- Opening Delimiter -
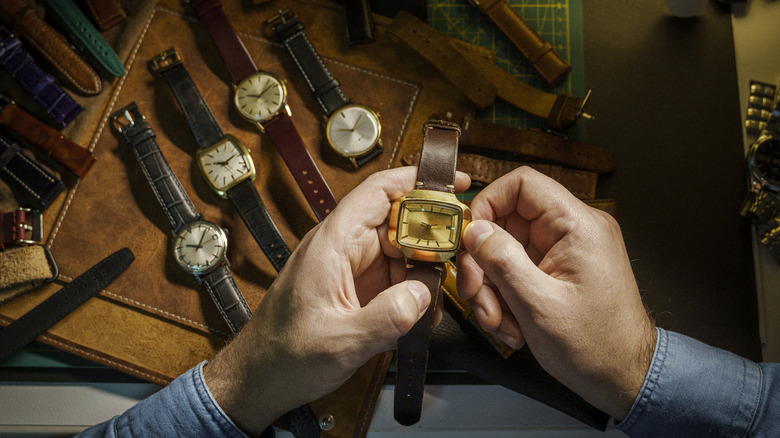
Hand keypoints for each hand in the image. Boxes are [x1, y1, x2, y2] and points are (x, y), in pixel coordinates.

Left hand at [203, 166, 469, 433]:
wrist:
- Closing Delimiter -
**REQUIREMENT**
The response must restate each line of the material above exactly and contain no images.

**RESULT**
Hand keypoints for each hand in the image. Boxes are [x1, y1, x2, y2] and points are (x, y), in pixel coordinates.

Left hand at [203, 166, 469, 433]:
wrist:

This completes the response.